Friday, June 13, 2008

PR & Propaganda

"The conscious and intelligent manipulation of the organized habits of the masses is an important element in democratic society. Those who manipulate this unseen mechanism of society constitute an invisible government which is the true ruling power of our country.” ~ Edward Bernays, Propaganda, c. 1928

“We are governed, our minds molded, our tastes formed, our ideas suggested, largely by men we have never heard of… It is they who pull the wires which control the public mind, who harness old social forces and contrive new ways to bind and guide the world.” ~ ibid.

I have finally obtained my own copy of Edward Bernays' ground breaking manual on mass manipulation. The irony is that the word propaganda was a good word back then. When this book was written, the liberal elite liked the idea of controlling the masses without having to resort to guns.

Unfortunately for the mind-shapers and benders, a not so nice guy across the seas liked these ideas so much that our first mental association when we say the word Propaganda these days is Goebbels, Hitler’s Minister of Propaganda who made the famous statement “If you tell a lie big enough and keep repeating it, people will eventually come to believe it.”

Quite naturally, after the war American proponents of values shapers and manipulators could no longer call what they did propaganda. Thus was born the public relations industry. Today, it is PR that rules the world. No elected official in high office could exist without spin-masters at his or her right hand. Spin…. organizing today’s massive quantities of information into a tool for massaging minds, controlling perceptions, creating a pseudo-harmony that enables our complex society to function as a somewhat cohesive whole.

Heaven forbid, however, that people should read between the lines and think for themselves. What’s really going on here? What’s really happening in America today? How much of what is really happening do we see in the papers… and how much is spin?

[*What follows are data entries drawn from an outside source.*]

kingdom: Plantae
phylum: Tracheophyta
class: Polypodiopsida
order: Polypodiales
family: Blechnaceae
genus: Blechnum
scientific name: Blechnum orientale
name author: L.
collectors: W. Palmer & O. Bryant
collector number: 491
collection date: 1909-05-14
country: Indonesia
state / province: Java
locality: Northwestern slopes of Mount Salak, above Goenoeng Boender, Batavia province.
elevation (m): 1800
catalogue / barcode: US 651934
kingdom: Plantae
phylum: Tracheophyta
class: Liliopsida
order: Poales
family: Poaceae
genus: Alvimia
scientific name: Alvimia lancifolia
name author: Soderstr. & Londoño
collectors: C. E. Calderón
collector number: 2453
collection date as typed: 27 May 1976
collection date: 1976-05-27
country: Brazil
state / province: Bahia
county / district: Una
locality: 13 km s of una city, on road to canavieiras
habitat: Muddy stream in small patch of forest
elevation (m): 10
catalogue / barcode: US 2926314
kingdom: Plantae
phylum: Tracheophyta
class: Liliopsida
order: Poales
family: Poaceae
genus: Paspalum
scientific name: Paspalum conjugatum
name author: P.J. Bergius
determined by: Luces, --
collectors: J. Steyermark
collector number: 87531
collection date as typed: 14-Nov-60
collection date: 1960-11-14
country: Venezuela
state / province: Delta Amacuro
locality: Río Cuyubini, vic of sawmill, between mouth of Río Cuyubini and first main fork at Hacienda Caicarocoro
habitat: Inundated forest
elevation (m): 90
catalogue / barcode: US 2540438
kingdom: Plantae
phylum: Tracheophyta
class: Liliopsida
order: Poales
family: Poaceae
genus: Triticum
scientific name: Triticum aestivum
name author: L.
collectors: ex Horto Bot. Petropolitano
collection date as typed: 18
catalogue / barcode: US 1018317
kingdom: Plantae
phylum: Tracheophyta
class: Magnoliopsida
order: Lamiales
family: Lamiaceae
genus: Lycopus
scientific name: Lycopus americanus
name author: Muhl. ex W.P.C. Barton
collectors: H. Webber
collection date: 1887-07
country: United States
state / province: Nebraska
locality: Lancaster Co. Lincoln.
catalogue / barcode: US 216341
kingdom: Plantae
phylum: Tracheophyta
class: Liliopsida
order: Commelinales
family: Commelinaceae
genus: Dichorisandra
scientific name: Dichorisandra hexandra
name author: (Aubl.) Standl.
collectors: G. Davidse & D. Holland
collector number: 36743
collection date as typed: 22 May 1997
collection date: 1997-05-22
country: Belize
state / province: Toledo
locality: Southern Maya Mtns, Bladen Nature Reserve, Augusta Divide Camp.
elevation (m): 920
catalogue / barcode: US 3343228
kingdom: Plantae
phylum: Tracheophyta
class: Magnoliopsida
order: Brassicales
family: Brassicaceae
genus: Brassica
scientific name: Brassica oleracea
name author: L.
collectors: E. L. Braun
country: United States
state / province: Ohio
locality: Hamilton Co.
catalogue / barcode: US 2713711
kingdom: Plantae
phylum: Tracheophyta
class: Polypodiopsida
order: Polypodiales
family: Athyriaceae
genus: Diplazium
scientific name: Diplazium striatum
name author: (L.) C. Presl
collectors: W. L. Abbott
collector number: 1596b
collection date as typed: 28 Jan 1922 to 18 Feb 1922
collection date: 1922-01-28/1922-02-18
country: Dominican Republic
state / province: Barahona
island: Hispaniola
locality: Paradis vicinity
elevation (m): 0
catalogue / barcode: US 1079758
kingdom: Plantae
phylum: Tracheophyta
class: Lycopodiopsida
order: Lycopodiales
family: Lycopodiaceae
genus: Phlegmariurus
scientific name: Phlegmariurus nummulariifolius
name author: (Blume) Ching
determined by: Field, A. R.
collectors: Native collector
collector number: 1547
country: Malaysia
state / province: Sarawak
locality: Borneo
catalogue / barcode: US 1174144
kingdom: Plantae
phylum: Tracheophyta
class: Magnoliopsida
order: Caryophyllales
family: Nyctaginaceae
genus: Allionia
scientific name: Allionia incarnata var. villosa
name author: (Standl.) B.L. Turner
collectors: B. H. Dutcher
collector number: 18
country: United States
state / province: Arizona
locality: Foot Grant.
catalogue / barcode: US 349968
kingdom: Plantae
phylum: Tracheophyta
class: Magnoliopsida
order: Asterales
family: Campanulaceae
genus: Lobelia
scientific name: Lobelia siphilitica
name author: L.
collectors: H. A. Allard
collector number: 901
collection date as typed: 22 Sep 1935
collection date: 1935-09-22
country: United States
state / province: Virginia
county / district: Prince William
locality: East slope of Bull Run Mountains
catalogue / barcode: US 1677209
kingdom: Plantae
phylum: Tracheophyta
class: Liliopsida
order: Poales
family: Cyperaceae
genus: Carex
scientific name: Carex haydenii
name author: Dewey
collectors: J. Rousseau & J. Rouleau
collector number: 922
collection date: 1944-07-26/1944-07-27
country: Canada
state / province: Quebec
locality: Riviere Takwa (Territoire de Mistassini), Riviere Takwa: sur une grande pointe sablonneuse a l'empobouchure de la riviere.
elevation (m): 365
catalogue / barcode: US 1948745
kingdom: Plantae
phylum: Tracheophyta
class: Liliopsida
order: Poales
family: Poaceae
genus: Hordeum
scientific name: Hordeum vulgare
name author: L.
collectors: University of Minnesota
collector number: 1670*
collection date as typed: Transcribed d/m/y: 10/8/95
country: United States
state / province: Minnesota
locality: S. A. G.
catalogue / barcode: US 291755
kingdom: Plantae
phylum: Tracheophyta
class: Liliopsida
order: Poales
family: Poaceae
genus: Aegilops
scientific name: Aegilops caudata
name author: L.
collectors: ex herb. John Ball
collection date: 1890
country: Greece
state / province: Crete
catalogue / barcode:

This is a theme that I will undoubtedly return to…

2 comments:

Anonymous said...

Ed,

I have spent part of this Sunday morning reading a commentary on Romans in prep for our Thursday small group, and have been thinking much of late about the importance of disciplining the mind to meditate on Scripture - something I have done very poorly lately. I am reminded that that discipline is the first and best defense against the kinds of manipulation that you are talking about here. If we first and foremost set our minds "on the things that are above", it seems we will find we are largely shielded against "propaganda" whatever its forms.

Ed Newman said...

Phil. 1:9 exhorts... "And it is my prayer that your love may abound more and more, with knowledge and all discernment"

It is my opinion that being Christian means to be increasingly discerning. It is sadly too much the case that American Christians are too often merely a mirror of the culture, reflecting its values, its celebrity worship, its shallow materialism... and ever believing whatever they read in the papers or hear on TV. As a result, the witness of the church is diminished and tarnished.